COLORADO. On achève bien les chevaux

Rappelons cette scène mémorable de ce film légendaire. Un immense champ d’un printemps multicolore qui s’étend à perte de vue et un cheval qui court à vive allure, enjambant haies et collines. À un moment donné, il trébuche et c’est la chute et le drame : la jambe est cassée. L’enfant témoin de la scène arrive, accompagné d’un père effondré puisqu’il savait de science certaine qu’un cheval ne survit jamais à une jambe fracturée.

Son élan pour le large ne permet jamais la guérison. Alors, le père, la mort dans l’âme, pointe son fusil sur le crâne de l’animal et tire la balle fatidique qui met un terme à la souffrance de l’animal.

L’enfant a compris la leçon. Il faut bien achever un cheval car sa dignité ne tolère pas l’humiliation d’affronter des moucherons qui viendraient se nourrir de la gangrène d’une gloire blessée.

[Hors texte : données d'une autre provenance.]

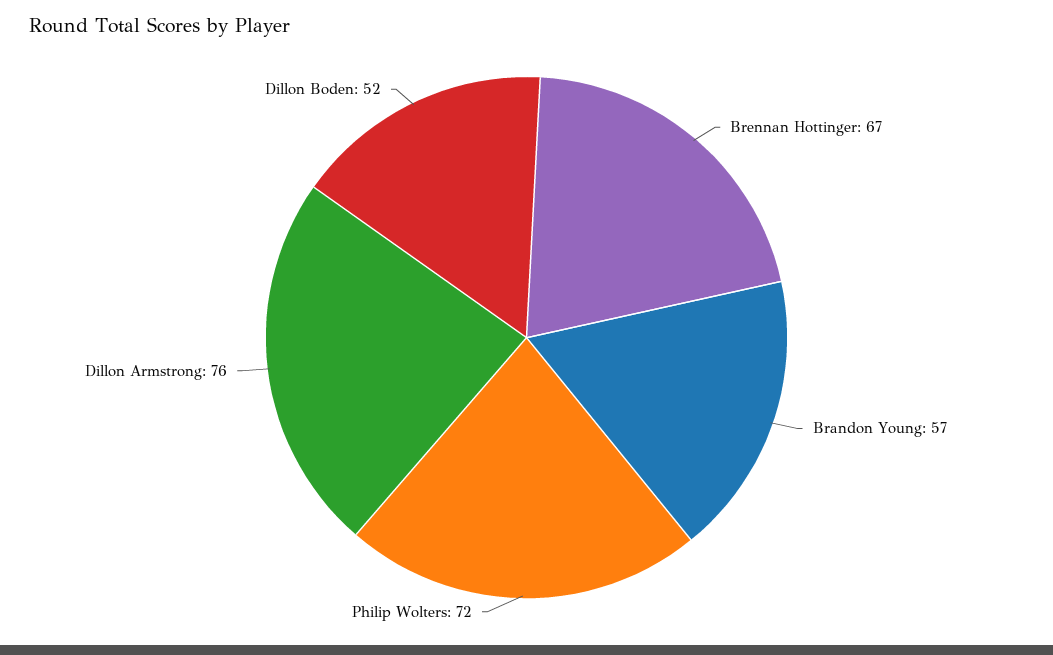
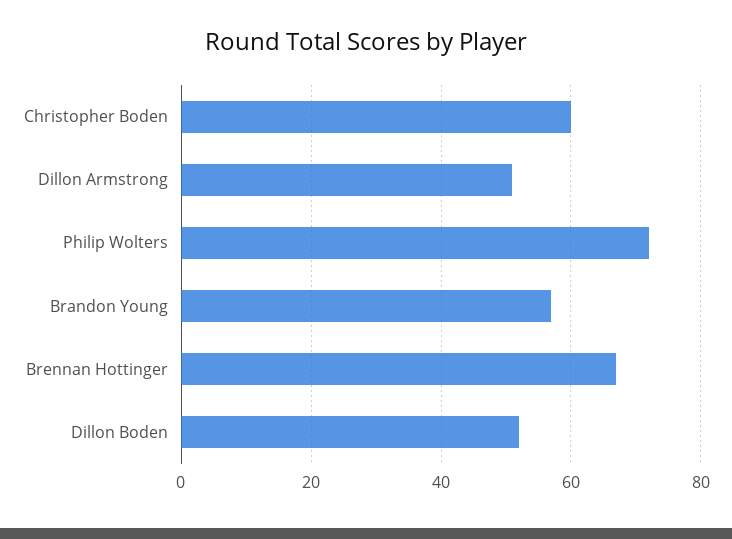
Dillon Armstrong: 76 -> 50
Christopher Boden: none -> 60

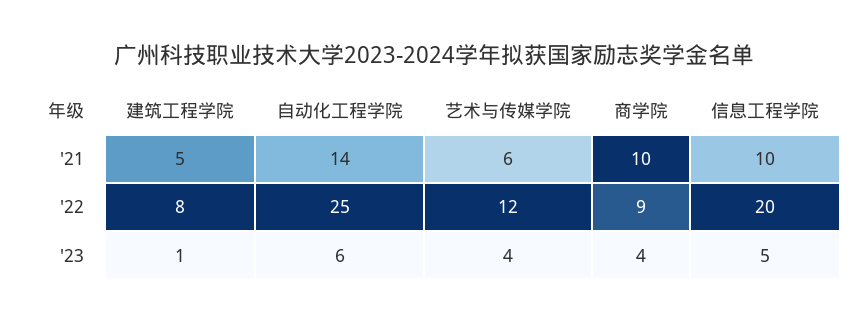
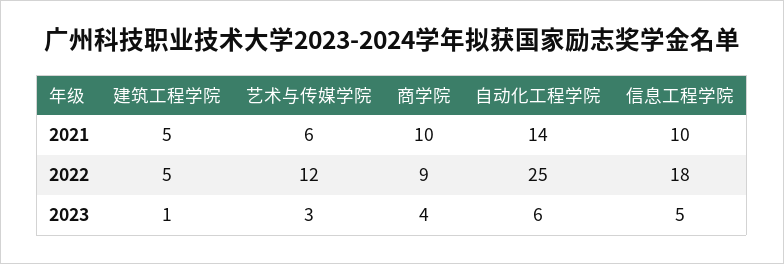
建筑工程学院, '22: 8 -> 5
信息工程学院, '22: 20 -> 18
艺术与传媒学院, '23: 4 -> 3

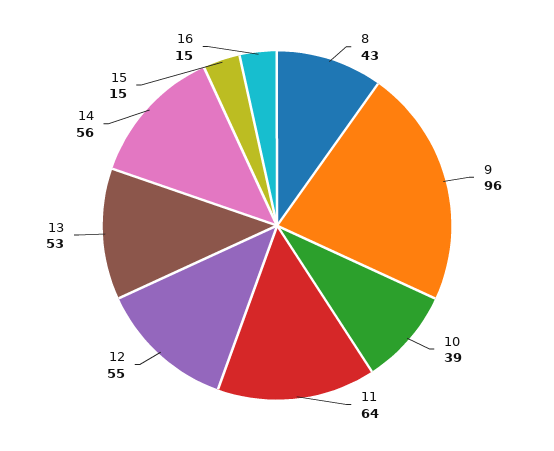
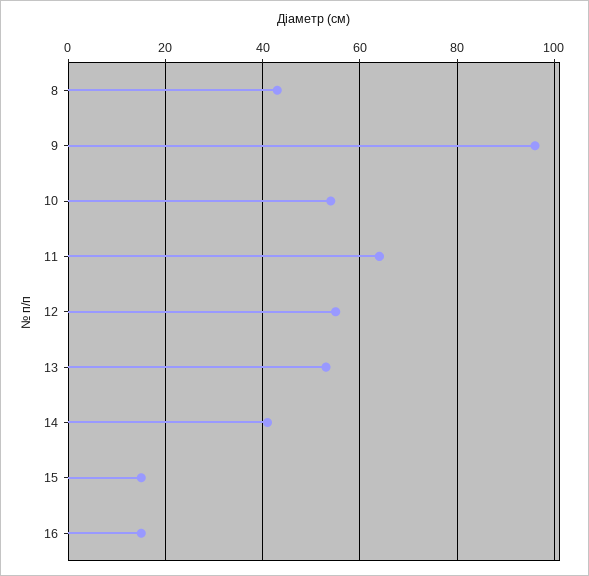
10: 39 -> 55
14: 56 -> 40

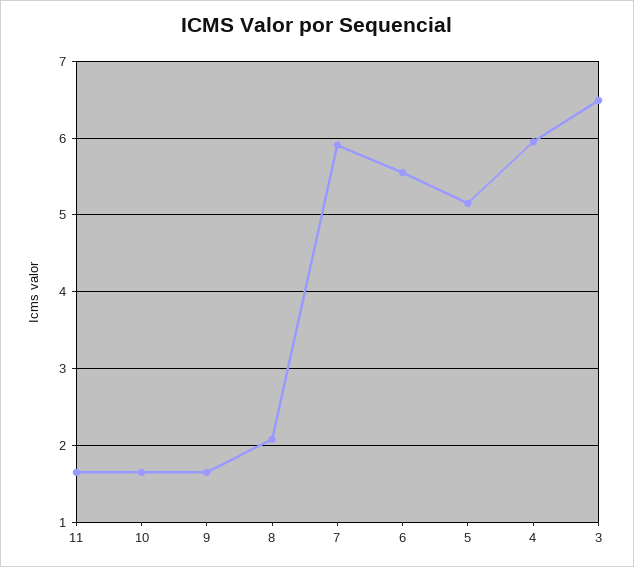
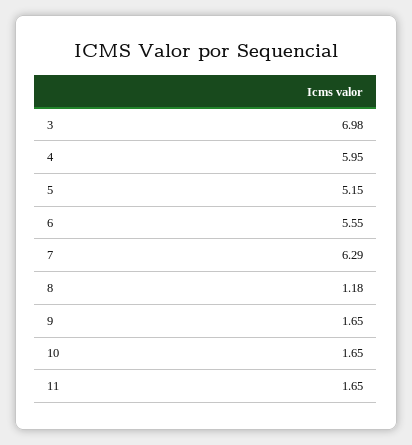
8: 2.1 -> 1.18
7: 5.9 -> 6.29
3: 6.5 -> 6.98

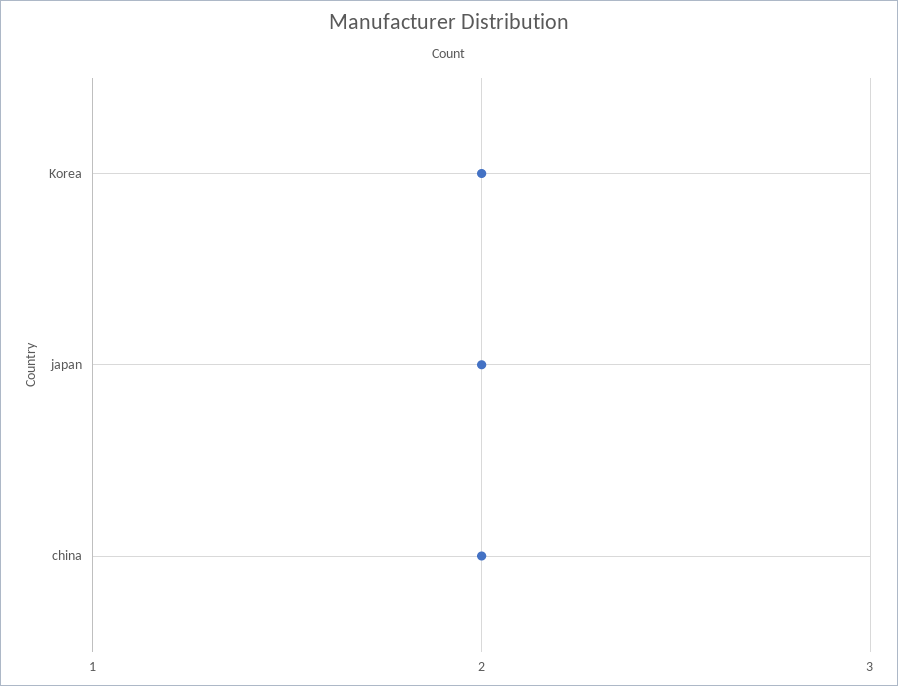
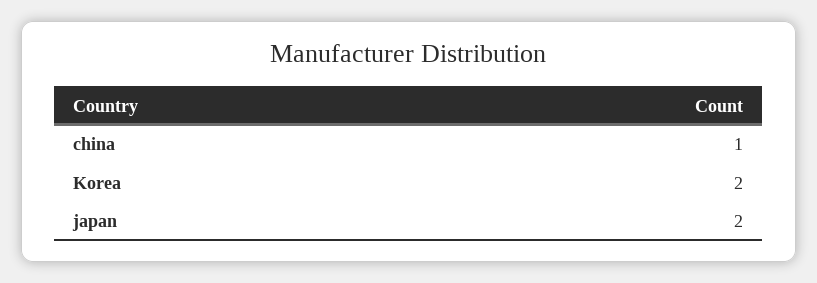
china: 2 -> 1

Cette « création » de l’agence Jade qui nous écœure est-elle là pour achever un cheval et un imaginaire ? Elle est armée non pas d’un fusil, mais de cette vulgaire boite en métal qui vomit un liquide aussi visqueux que jaunâtre sur la croupe du noble animal. Et ce pauvre cheval qui se cabre, piaffe et qui veut s’emballer et retrouver le large afin de s’éloigner de cette pollution dans laquelle il patauge et qui veut l’éclabousser de toute sa laideur.

Publicité choquante

Cette publicité est profondément choquante. Elle nous heurte dans notre être culturel profond parce qu’elle souille une icône, et outrage le sacré. Le cheval, dans notre imaginaire, est synonyme de gloire, de beauté et d’un élan de liberté.

L’affiche du salon du cheval

Le prophète n’a-t-il pas dit, parlant des chevaux : « Sur leurs dos chevauche une gloire, dans leurs ventres s’abrite un trésor » ? Dans la langue arabe, le terme Jawad signifie aussi bien cheval que « généreux » et les sens s’entrecroisent entre Faris « cavalier » et Faras « pur-sang » et Firassa « perspicacité intuitive ». Il est à noter d’ailleurs que le mot Al hisann est entré dans la langue espagnole Alazane et également en français Alezan. C’est par excellence Al-Hissan qui, en langue arabe, rime avec Al hassan, c’est-à-dire beauté et émerveillement.

Cette publicité intervient avec fracas pour nous rappeler que tout ce monde est en partance. Cette gloire appartient à l’histoire : que ce cheval, cette force de la nature et toute cette nostalgie qu’il suscite, est littéralement submergé, envahis par la pollution. De cette peinture chimique qui se déverse sur un printemps, un champ de blé devenu aussi cadavérique que cette pâleur jaunâtre qui le submerge.

Koulou et Radeau de la méduse

Cette même publicité, en pulvérisant tant d’images, tant de nostalgie, que nous laisse-t-elle après tant de ravages ? Il reste le mot Colorado qui sonne comme une nuée de corbeaux dans un univers en ruine. Ce mot terrible est constitué de deux syllabes : Koulou et rado. Koulou n’est autre que « manger » cette pollution, vous n’avez qu’à « dévorer » cette fumée pour vous empoisonner avec toutes les conséquences : asthme et allergies. L’autre partie Rado n’est autre que le radeau de la Méduse, c’est le naufrage d’une civilisation.

Pour conclure, disons que cette publicité dans certaines de nos principales artères est là pour heurter profondément nos sensibilités. Voilà pourquoi, chaque fois que nous la voyons, nous détournons notre regard avec dégoût. Parfois sans savoir pourquoi. Mais en scrutant notre inconscient, nous découvrons qu’elle piétine notre sens de l’esthétique tout en insultant l’un de nos symboles les plus chers. Et surtout, parce qu’elle annonce la fin de la poésie et l’inauguration de l’ère du béton armé, de la pollution et de l’indigence intellectuelle : l’ère des « big ideas », big AlKhasser et d’autres big médiocrités.